Caerleon is a village on the river Usk, and it has a lot of Roman remains. I would have looked around them if I'd had time, but I had a lecture at 1pm today and a 4-hour drive to get to it (which also explains why I didn't visit my brother, who lives a few miles further along the M4, or my elder daughter, who's at university a few miles less far). The "caer" prefix is apparently the Welsh for "Roman fort", a bit like "caster" and "chester" in England. Living near ColCHESTER, however, I'm allowed to be unimpressed by this, especially as Camulodunum was the Roman capital of Britain until Boudicca reduced it to three-inch layer of ash.

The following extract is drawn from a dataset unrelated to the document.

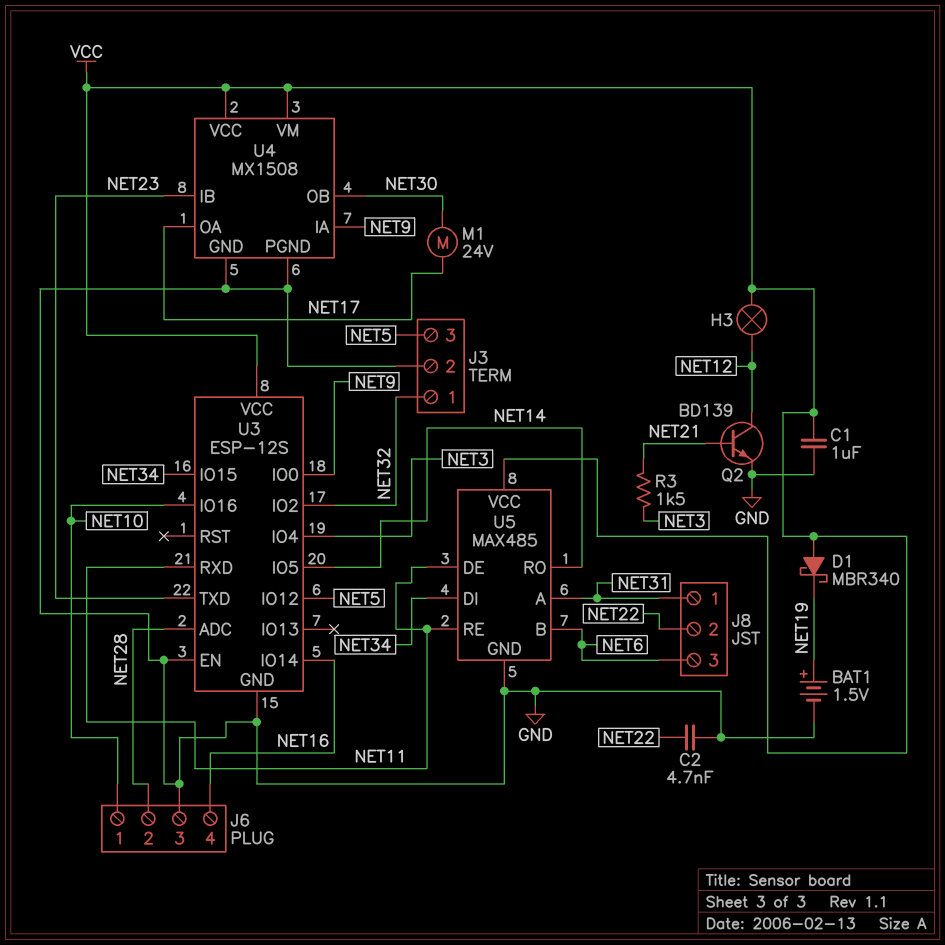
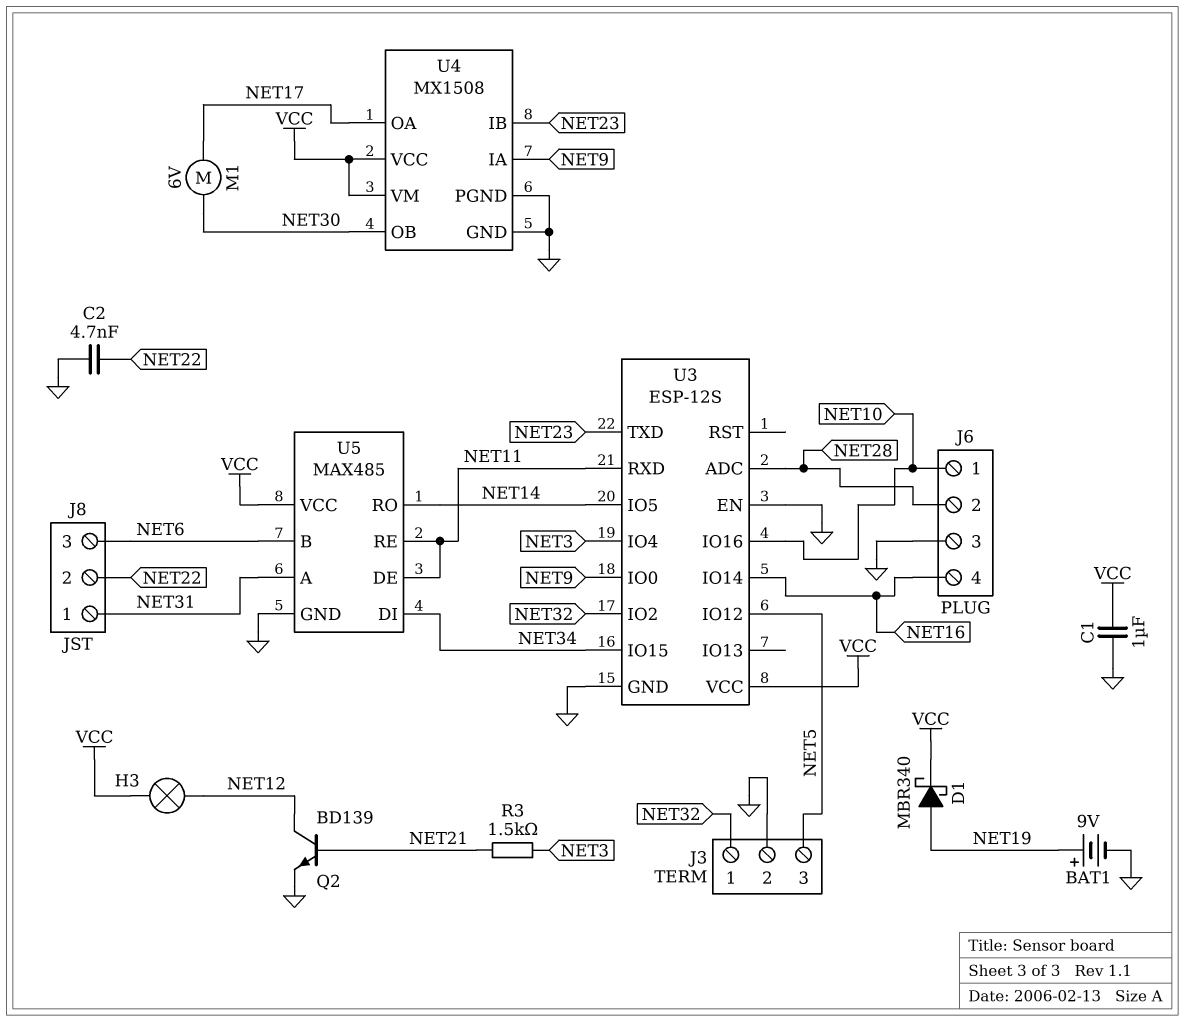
BAT1: 1.5V (plus NET19, minus GND) -> 9V (plus NET19, minus GND)
D1: schottky MBR340 (A VCC, K NET19) -> schottky MBR340 (A NET19, K VCC)
M1: motor 24V (NET17, NET30) -> motor 6V (NET17, NET30)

One thing they do have at Caerleon that's a bit different is an arts festival which involves carving large pieces of tree into characters from Arthurian myth (Arthurian because Geoffrey of Monmouth talks it up, not that he was in any way biased...). They have lots of these all over the place, because it's hard to do much with the entries from previous years other than display them. These two were in the grounds of The Priory:
This one was in someone's garden, I think. The arms are articulated, and it was carved by someone from the Czech republic:
I quite like these wooden people — they certainly give the place a bit of character.
We have wooden people in Colchester, too — they're all doing degrees in Accountancy at the University.